I’ve just downloaded a large set of occurrence records for several hundred taxa. I did some work up front to make sure I was using the taxonKeys for accepted taxa, in order to get all records for the taxa including their synonyms.

With my list of taxonKeys, I used the following rgbif function to get the data:

occ_download_prep(
    pred_in("taxonKey", keys),
    pred("hasCoordinate", TRUE),
    format = "SIMPLE_CSV"
    )

where keys is a vector of taxonKeys.

That all worked fine, but now my original search set of ~800 species has returned a table with ~2000 species in it. I was expecting that, but I was also expecting SimpleCSV would include the acceptedTaxonKey, or some other column I could use to group my records by the original search terms.
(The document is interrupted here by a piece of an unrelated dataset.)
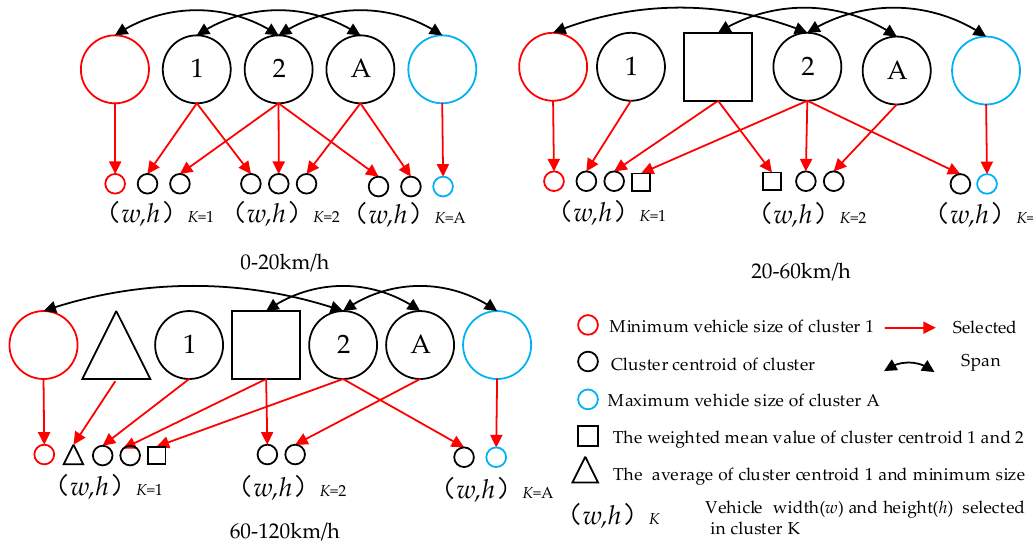
Figure 8. Method of selecting vehicle sizes. Weighted mean value of cluster centroids 1 and 2 is obtained by Equation (7).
Am I missing something, or will I now need to do a name_usage search for each taxonKey in my data to find its acceptedTaxonKey (i.e., which of my original search terms it belongs to)?
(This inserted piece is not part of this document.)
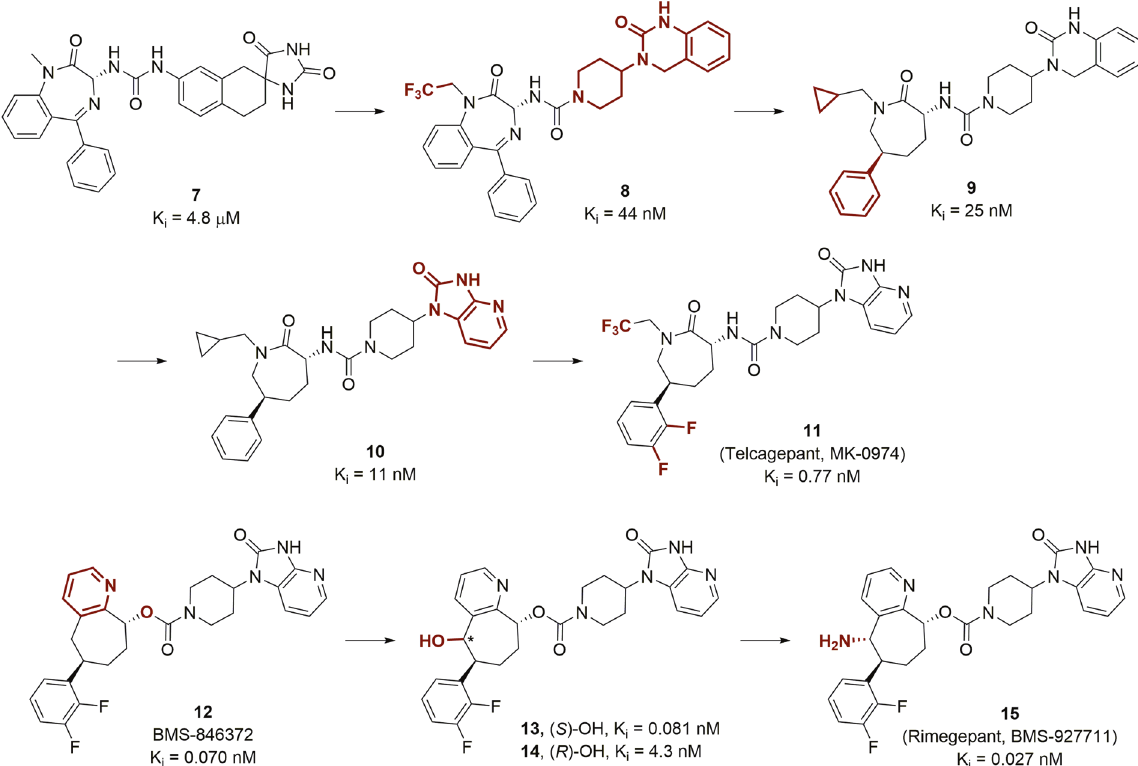
Fig. 4 SAR studies that resulted in the discovery of CGRP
It will be a bit awkward if the API lets you search for multiple taxa at once, but returns a set of occurrences with different names/keys, without indicating which records belong with which of the searched taxa.

1 Like

Hi @plantarum,

As far as I know, the simple CSV download only includes the taxonKey (which is the GBIF backboneKey corresponding to the the scientificName or higherRank - if the scientificName isn’t found in the backbone) and the speciesKey which corresponds to the accepted name for occurrences with the taxon rank species.
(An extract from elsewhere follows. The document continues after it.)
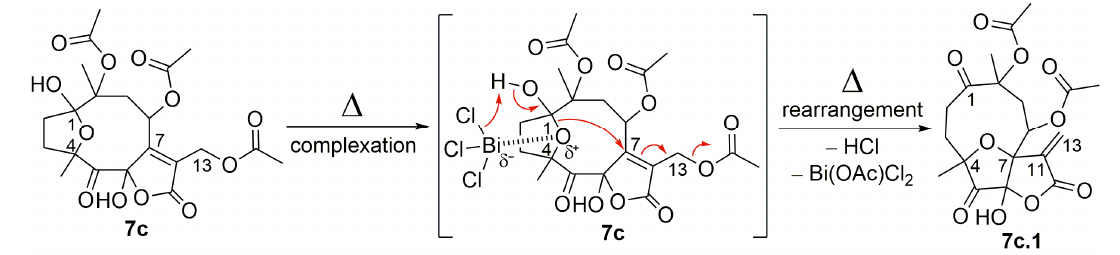
9 of 23 Figure 10. Proposed mechanism for the formation of SL semisynthetic derivative 7c (red arrows illustrate the arrow-pushing mechanism). As illustrated in Figures 7 and 11, the oxidized hirsutinolide analog ( 7c ) was further treated with BiCl 3 in reflux, aiming to prepare a vernomargolide derivative. Unexpectedly, a new 1,5-oxo-4(7)-epoxy-6-hydroxy- γ -butyrolactone derivative bearing a macrocyclic hydrocarbon ring was obtained (13.2%). Its structure was assigned as 8,10- diacetoxy-4(7)-epoxy-6-hydroxy-1,5-oxo-germacr-11(13)-en-6(12)-olide ( 7c.1 ) based on its spectrometric data. The proposed mechanism pathway to form 7c.1 (Figure 11) involved a tandem reaction process including hydrolysis of the C-1 hemiacetal ring after bismuth complexation under reflux and a nucleophilic attack at C-7, causing the allylic elimination of Bi(OAc)Cl 2 . Although an oxidized decaline core was aimed to be the main product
The values in the scientificName field correspond to the scientific name interpreted by GBIF (in other words, matched to the backbone taxonomy) while the verbatimScientificName field contains the name as provided to GBIF by the data publishers.

If you need more fields, I suggest downloading occurrences in the Darwin Core Archive download format. Amongst other fields, the occurrence.txt file contains:

  • taxonKey
  • acceptedTaxonKey
  • kingdomKey
  • phylumKey
  • classKey
  • orderKey
  • familyKey
  • genusKey
  • subgenusKey
  • speciesKey
  • species
  • acceptedScientificName
1 Like

Thanks,

Yes, the speciesKey in some cases is what I need. But not consistently, as some of the taxa I was searching for were subspecies, for those I’m out of luck.

I found it a little confusing trying to find out what fields are included in simpleCSV. The only documentation I could locate was limited to saying “includes the most commonly used fields”, but doesn’t actually list which fields they are. I will submit a new search for the Darwin Core Archive.